[Excerpted data]

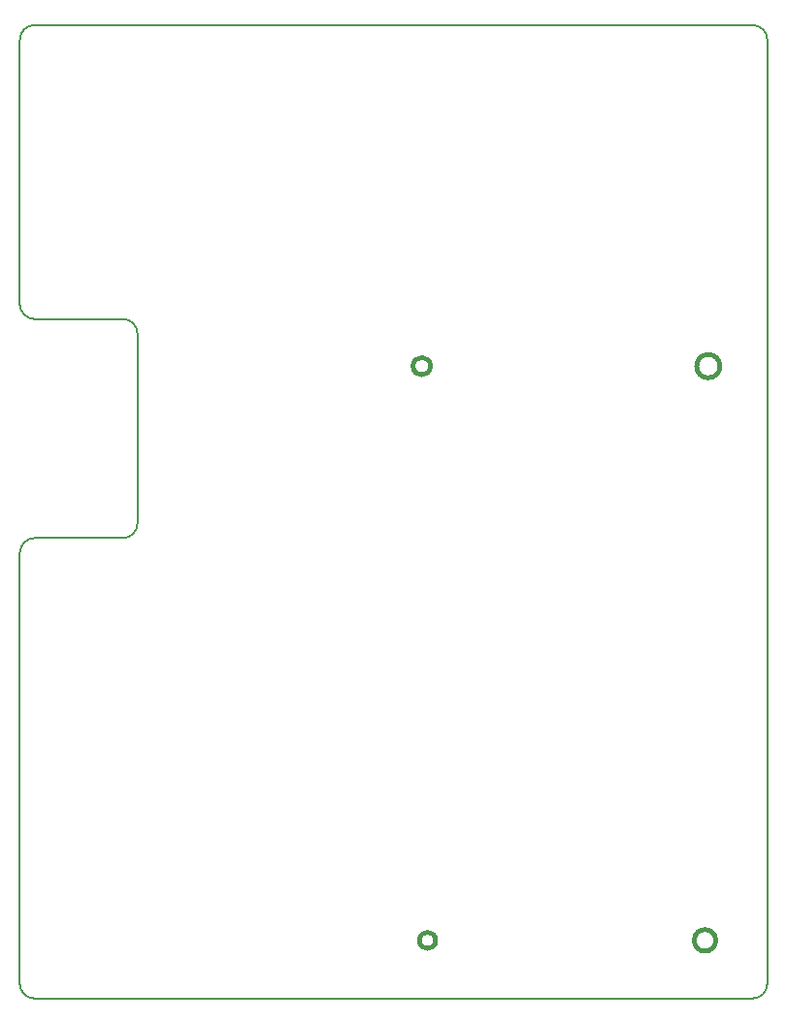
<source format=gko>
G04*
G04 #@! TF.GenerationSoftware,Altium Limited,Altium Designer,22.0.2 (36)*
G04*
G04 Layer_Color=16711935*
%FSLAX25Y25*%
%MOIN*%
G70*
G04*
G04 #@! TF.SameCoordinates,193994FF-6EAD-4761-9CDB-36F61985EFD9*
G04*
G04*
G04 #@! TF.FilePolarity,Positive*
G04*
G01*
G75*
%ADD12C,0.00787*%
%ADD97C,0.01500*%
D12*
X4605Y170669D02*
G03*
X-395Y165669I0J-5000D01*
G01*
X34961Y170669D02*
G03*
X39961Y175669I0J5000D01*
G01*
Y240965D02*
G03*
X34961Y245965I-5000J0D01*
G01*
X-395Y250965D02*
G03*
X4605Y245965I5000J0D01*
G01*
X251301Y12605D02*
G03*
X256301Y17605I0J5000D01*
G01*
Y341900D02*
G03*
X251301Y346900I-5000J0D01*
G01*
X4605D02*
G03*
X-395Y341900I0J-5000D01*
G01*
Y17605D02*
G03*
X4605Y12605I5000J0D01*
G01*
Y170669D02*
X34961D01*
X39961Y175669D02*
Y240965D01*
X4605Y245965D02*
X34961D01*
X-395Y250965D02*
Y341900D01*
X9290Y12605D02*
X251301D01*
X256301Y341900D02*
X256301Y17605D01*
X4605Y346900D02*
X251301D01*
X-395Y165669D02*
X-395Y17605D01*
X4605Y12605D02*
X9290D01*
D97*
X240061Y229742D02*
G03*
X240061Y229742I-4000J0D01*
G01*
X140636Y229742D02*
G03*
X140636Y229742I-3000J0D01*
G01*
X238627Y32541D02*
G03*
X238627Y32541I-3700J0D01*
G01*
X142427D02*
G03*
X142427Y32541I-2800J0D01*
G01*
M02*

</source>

[/Excerpted data]

• Job: Copy out the material above in full and exactly; its pictures are not to appear.

• Reply:
<source format=gko>
G04*
G04 #@! TF.GenerationSoftware,Altium Limited,Altium Designer,22.0.2 (36)*
G04*
G04 Layer_Color=16711935*
%FSLAX25Y25*%
%MOIN*%
G70*
G04*
G04 #@! TF.SameCoordinates,193994FF-6EAD-4761-9CDB-36F61985EFD9*
G04*
G04*
G04 #@! TF.FilePolarity,Positive*
G04*
G01*
G75*
%ADD12C,0.00787*%
%ADD97C,0.01500*%
D12*
X4605Y170669D02*
G03*
X-395Y165669I0J-5000D01*
G01*
X34961Y170669D02*
G03*
X39961Y175669I0J5000D01*
G01*
Y240965D02*
G03*
X34961Y245965I-5000J0D01*
G01*
X-395Y250965D02*
G03*
X4605Y245965I5000J0D01*
G01*
X251301Y12605D02*
G03*
X256301Y17605I0J5000D01*
G01*
Y341900D02*
G03*
X251301Y346900I-5000J0D01*
G01*
X4605D02*
G03*
X-395Y341900I0J-5000D01*
G01*
Y17605D02*
G03*
X4605Y12605I5000J0D01*
G01*
Y170669D02*
X34961D01*
X39961Y175669D02*
Y240965D01*
X4605Y245965D02*
X34961D01*
X-395Y250965D02*
Y341900D01*
X9290Y12605D02*
X251301D01*
X256301Y341900D02*
X256301Y17605D01*
X4605Y346900D02*
X251301D01*
X-395Y165669D02*
X-395Y17605D01*
X4605Y12605D02*
X9290D01*
D97*
X240061Y229742D02*
G03*
X240061Y229742I-4000J0D01*
G01*
X140636Y229742D02*
G03*
X140636Y229742I-3000J0D01*
G01*
X238627Y32541D02*
G03*
X238627Y32541I-3700J0D01*
G01*
X142427D02*
G03*
X142427Y32541I-2800J0D01*
G01*
M02*

</source>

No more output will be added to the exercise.